----- SUPPLIED RECORDS -----

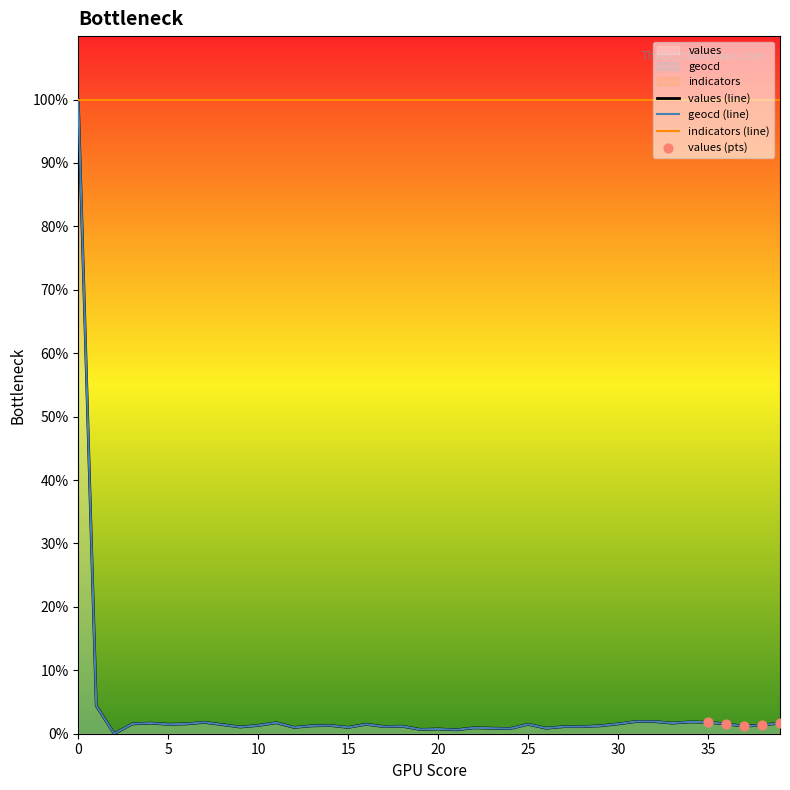

Is the value of values at 21 greater than the value of geocd at 22?

No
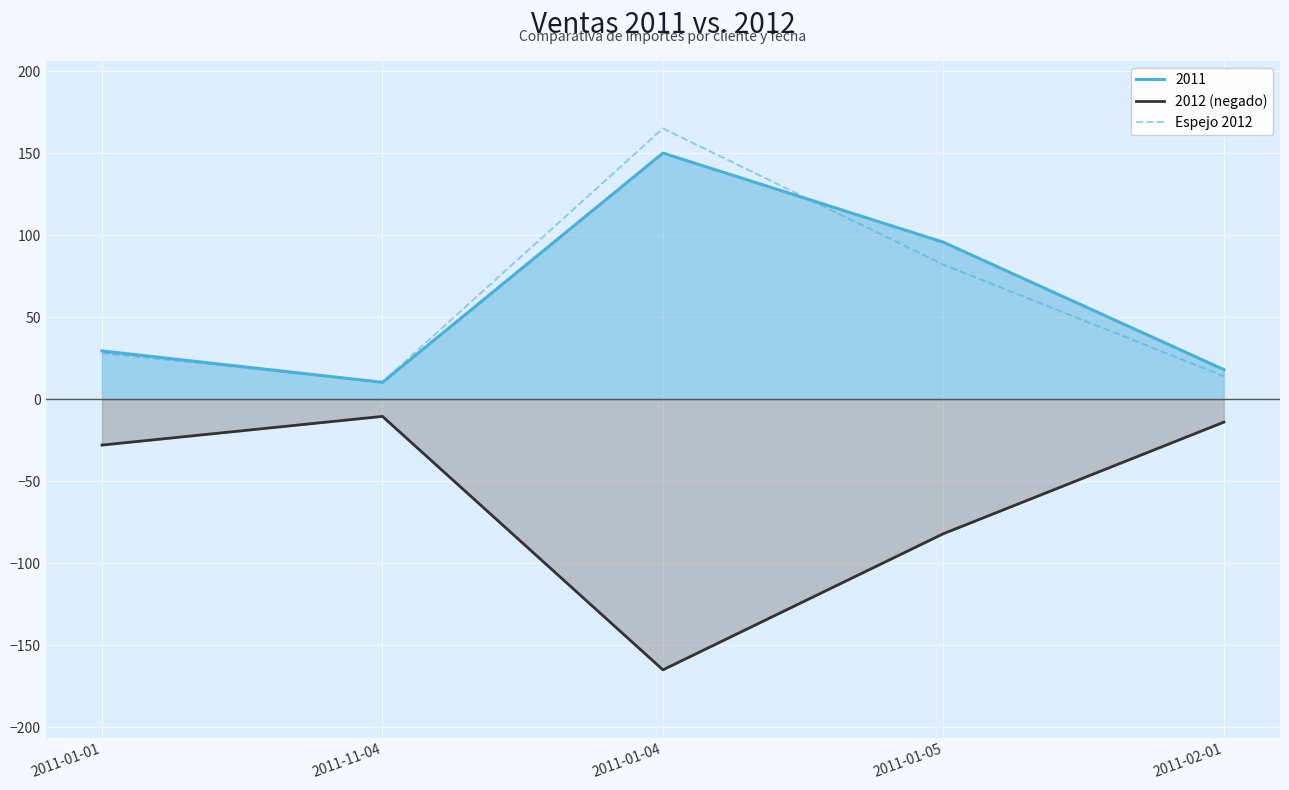

What is the approximate value of 2012 (negado) at 2011-01-04?

-165.0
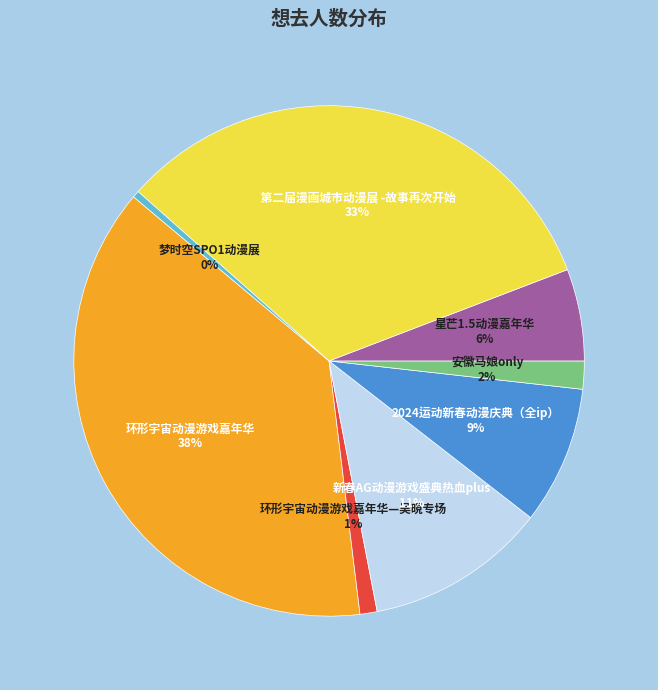

Is there any slice that represents more than half of the pie?

No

-----

→ **BRIEF**
Find every line in the material above that contains the string "value", and copy each one. Letter case counts.

→ **ANSWER FOR THIS EXERCISE**
Is the value of values at 21 greater than the value of geocd at 22?
What is the approximate value of 2012 (negado) at 2011-01-04?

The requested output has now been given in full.